== Consigne A ==
Dans l'article sur les albums de la rédaction ci-dessous, condensez sous forme de liste le paragraphe qui commence par « Elnorton : Ces trois mois » en conservant ses faits essentiels.
== Consigne B ==
Poursuivez l'article sur les albums de la rédaction ci-dessous en rédigeant la suite à partir de son dernier passage.
=== Texte présenté ===
Juin/juillet/août 2024 - les albums de la rédaction
Pas facile de se satisfaire d’un bilan collectif sur trois mois... déjà qu’en temps normal, nos tops albums ne sont représentatifs que d’un consensus plus ou moins aléatoire sur une poignée de disques résultant de quelques atomes crochus récurrents entre rédacteurs, il faut bien avouer que ce classement estival étiré à début juin ne reflète qu’assez peu la diversité de nos coups de coeur, du fait du nombre exponentiel de sorties écoutées. Pour l’éclectisme, on vous renvoie donc comme à l’accoutumée aux choix perso des membres de l’équipe en bas d’article, en espérant tout de même que vous ferez quelques belles découvertes parmi nos lauréats, partagés pour faire court entre musique électronique, hip-hop, metal et autres expérimentations radicales.
1. Batard Tonique & NLC - Turbulences
Elnorton : Ces trois mois ont été riches en sorties et, de fait, l’album du mois de la rédaction ne figure même pas dans mon top 10 personnel. Et pourtant, nous sommes ici en présence d’un disque majuscule. Aux nappes cotonneuses à tendance néoclassique de Julien Ash s’ajoutent les rythmiques trip-hop de Batard Tronique conférant un caractère intrigant mais néanmoins savoureux et addictif à l’ensemble. Le disque est présenté comme "un voyage de presque une heure au cœur des tempêtes de sables, là où s’égarent les valeureux bédouins habitués au climat hostile, menés par leur sens de l’orientation céleste". Certes, les sonorités orientales font écho à cette pochette issue du désert, mais l’ampleur et l’ambition de ce Turbulences ont également tout de l’odyssée. Très abouti !
Rabbit : Me concernant, ce Turbulences n’est pas loin d’être l’album de l’été, un disque dont l’ampleur est à la (dé)mesure de ses deux auteurs, capables de télescoper drum’n’bass futuriste et arrangements bucoliques, rythmiques rampantes à la Scorn et jazz enfumé, dub et psychédélisme ethnique ou encore polyrythmies tribales et orchestrations synthétiques. On pense pourquoi pas au Techno Animal atmosphérique des années 90, à la fois pour le beatmaking mélangeur et la dimension immersive, mais avec une identité composite propre aux deux larrons, d’un côté le néoclassique bricolé de Julien Ash, de l’autre les drums métissés de Batard Tronique/Slawowycz, une collaboration que l’on avait laissée sur d’étonnants soundtracks moyenâgeux (cf. ici), autant dire que cette fois ça n’a plus rien à voir et c’est tant mieux (même si l’on adore évidemment ces deux aspects de leur fructueuse association).
=== Partie données ===
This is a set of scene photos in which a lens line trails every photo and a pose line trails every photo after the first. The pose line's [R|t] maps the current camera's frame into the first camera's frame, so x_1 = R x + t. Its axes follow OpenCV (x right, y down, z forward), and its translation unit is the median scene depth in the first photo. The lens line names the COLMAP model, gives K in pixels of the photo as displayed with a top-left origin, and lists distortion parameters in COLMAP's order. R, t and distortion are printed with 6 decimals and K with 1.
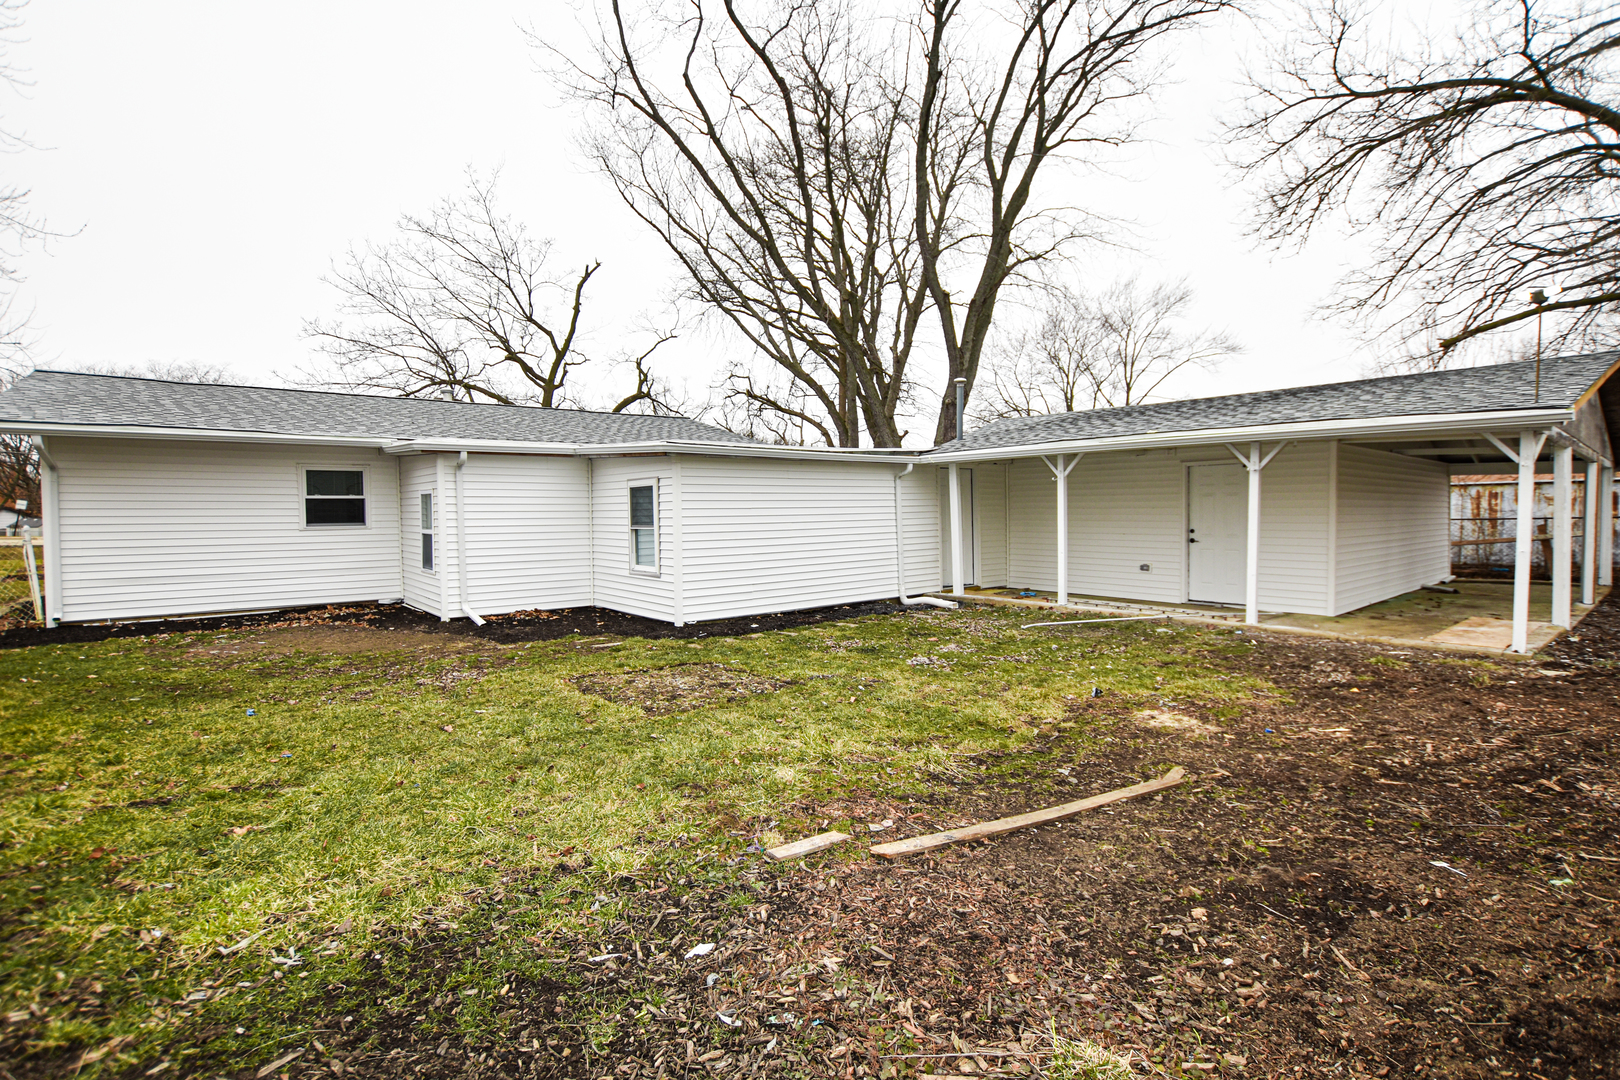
===
== Corrigé A ==
- Selon Elnorton, ces trois mois ont été riches en sorties. Turbulences, l'album du mois de la rédaction, ne figure donc pas dans son top 10 personnel, mais c'est un disque majuscule.
- Les nappes cotonneuses à tendance néoclassique de Julien Ash se mêlent aux rythmiques trip-hop de Batard Tronique. L'ensemble est intrigant, savoureux et addictif.
- Le disque est présenté comme un voyage de presque une heure au cœur des tempêtes de sable. Ses sonorités orientales font écho à sa pochette issue du désert, et son ampleur comme son ambition en font une odyssée.
- Verdict : très abouti.

== Corrigé B ==
Ben : Dans un monde idéal, Mad Doctor aurait tourné tout l’été en rotation lourde sur Fun Radio et les chenilles de votre camping cévenol se seraient déroulées au son de Wanted. La France sans gouvernement de 2024 n’était pas prête. Tant pis. Gageons que nos descendants rendront à Turbulences la considération qu’il mérite. LA très grande réussite de cet été.
2. Endon - Fall of Spring
Rabbit : Arme de destruction massive sur album comme sur scène, c’est peu dire que le combo japonais du label Thrill Jockey était attendu dans l’équipe. Encore plus radical et mélangeur que son prédécesseur Boy Meets Girl, Fall of Spring gagne surtout une dimension profondément atmosphérique avec des morceaux plus longs aux crescendos accaparants. Prelude For the Hollow en particulier prend le temps pour installer sa chappe d’anxiété électrique pleine d’échardes noise et de synthés saturés, avant la claque du bien-nommé Hit Me, véritable déflagration morbide et toxique aux beuglantes torturées. Nettement plus noise que metal, l’album ne renoue véritablement avec la powerviolence que sur l’ultra-oppressant Escalation, véritable monolithe harsh qui ne vous laissera pas respirer un seul instant. Dément, dans tous les sens du terme.
leoluce : Pas grand chose à dire de plus que Rabbit. Endon, avec Fall Of Spring, mute l’air de rien. Oui, c’est un poil plus atmosphérique, oui aussi, ça se rapproche de plus en plus de la borne noise radicale mais au final, peu importe ces subtiles nuances puisqu’encore une fois, ce qui reste au bout du bout, c’est l’extrême sidération provoquée par leur vortex complètement barré, comme si on n’avait jamais écouté Endon auparavant. Définitif.
2. Mamaleek - Vida Blue
Le Crapaud : Le groupe Mamaleek a perdu un de ses membres (Eric Alan Livingston) en mars 2023 et depuis, le quintette qui s’était aggloméré autour de deux frères anonymes a continué à faire de la musique, à chercher, à inventer. Se produisant sur scène malgré l’absence, le quatuor involontaire engendre dans la douleur l’album de la résilience. Pensé comme la célébration de leur ami disparu, Vida Blue est morbide et grandiose. Toujours insaisissables, toujours aussi foutraques, les Californiens vous emportent dans leur cabaret black metal. En effet, la musique de Mamaleek prend sa source dans le black metal, mais ne ressemble jamais à du black metal. Non, c’est un groupe de black metal qui veut faire de la pop. Un Frankenstein stylistique dont le charme et la sincérité rayonnent partout. Dans ce carrefour musical, Mamaleek croise le chemin de Tom Waits ou de Nick Cave (d’il y a longtemps), salue de loin Mr Bungle, mais ne se fourvoie jamais dans l’imitation ou la répétition d’une recette, et creuse un sillon improbable et jouissif. Ce Vida Blue en est un beau jaillissement. Plus on l’écoute et plus son émotion se révèle. Plus on sent dans cette interprétation inspirée le désir de vivre, en dépit des blessures. Longue vie à ceux qui vivent !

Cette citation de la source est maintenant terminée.